Speaking Biographically 31 May, 2023 – Posted in: Articles, Books – Tags: Biographies, Books, Opinion, Reading
Biographies – and autobiographies – are polarizing subjects. Readers usually either adore or hate them. People who adore them find the ‘real’ lives of the biography’s subject is what engages them. They seek answers they have about the subject. They are curious about lives other than their own. Those who despise biographies, well, you are missing out. Biographies are essential reading.
I think the dislike for biographies comes down to fear. A fear that the ‘story’ of someone’s life will be dull and uniteresting, for instance. That the prose will have no flow and that the reader will be unable to immerse themselves in the book. Or perhaps that the book will be a litany of bragging about the accomplishments of the subject. Only in very few cases is this partial or all true.
Good biographers write about their subjects with a critical eye for ‘untruth’. Anecdotes, if included are as amusement only, offering a highlight to what is apocraphal. A good biography dosen’t include facts or events that are questionable or untrue. It would just diminish the book.
There can be terrible biographies. The worst ones are written just to support a trend. You’ve seen the ones that appear on the shelves, mushroom-like, covering someone suddenly famous only to disappear when their fame has subsided. The best ones become reference material for later works and discussion.
Also, there is also the fear the biographies are dull and scholarly. This does occasionally happen, but not as often as you might think. A great biography can be as exciting as any novel with the added realisation that the events unfolding actually happened. Furthermore, the events can be verified through other sources. You can’t do that with the latest Steven King. Not usually.
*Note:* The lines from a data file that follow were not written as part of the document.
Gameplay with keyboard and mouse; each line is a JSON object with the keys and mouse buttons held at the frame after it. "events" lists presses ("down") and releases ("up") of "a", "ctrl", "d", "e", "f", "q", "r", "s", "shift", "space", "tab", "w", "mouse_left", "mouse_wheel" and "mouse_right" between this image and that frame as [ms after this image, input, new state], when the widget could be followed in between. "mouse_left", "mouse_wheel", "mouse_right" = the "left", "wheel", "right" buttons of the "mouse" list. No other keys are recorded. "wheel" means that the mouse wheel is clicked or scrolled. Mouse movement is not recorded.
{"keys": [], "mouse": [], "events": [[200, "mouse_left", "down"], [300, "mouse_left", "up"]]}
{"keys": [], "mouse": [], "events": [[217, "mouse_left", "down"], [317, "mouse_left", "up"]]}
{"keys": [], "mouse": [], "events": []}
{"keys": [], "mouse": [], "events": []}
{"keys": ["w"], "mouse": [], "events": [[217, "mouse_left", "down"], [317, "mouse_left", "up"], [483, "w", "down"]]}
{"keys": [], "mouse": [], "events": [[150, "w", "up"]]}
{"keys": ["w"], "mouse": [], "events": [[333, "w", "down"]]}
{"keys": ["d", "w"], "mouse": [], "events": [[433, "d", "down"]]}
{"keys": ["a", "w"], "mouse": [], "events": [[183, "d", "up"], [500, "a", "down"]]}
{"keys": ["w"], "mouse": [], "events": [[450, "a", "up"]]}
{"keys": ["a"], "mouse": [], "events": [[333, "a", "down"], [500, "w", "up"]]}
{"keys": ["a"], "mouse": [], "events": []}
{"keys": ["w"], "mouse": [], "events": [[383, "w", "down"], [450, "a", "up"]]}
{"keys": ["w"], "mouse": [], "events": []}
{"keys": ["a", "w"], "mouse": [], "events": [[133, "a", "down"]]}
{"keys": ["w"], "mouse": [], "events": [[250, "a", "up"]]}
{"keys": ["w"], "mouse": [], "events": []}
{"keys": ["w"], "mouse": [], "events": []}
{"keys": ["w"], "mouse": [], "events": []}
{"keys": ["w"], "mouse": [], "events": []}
Reading biographies can allow the reader to know a person more intimately than they might have thought possible. Condsider social media. We can follow people and read and listen to what they say 24 hours day, but do you really know them any better? No, that can just be fodder for mass consumption to produce the largest number of clicks. A talented biographer, however, can cut through the chaff to find the grains of truth, whether the subject wants it or not.
Finally, biographies can also make you rethink how you view world events. Reading the story of someone who experienced events lets you understand the hows, whys, and wherefores of our world and its workings. Biographies often get into the cracks of events overlooked by journalists and historians.
To this end I would like to recommend my own favourite biographies in no particular order:
- I, Asimov: A Memoir by Isaac Asimov
- Becoming Ray Bradbury by Jonathan R. Eller
- A Lit Fuse: The Provocative Life of Harlan Ellison by Nat Segaloff
- Mary Shelley: A Biography by Muriel Spark
- London: The Biography by Peter Ackroyd
For those of you who have been reluctant to read biographies I hope you will reconsider your thinking and pick one up soon. For those of you who already know the pleasure of biographies, pass one on to someone today. You will be doing them a favour.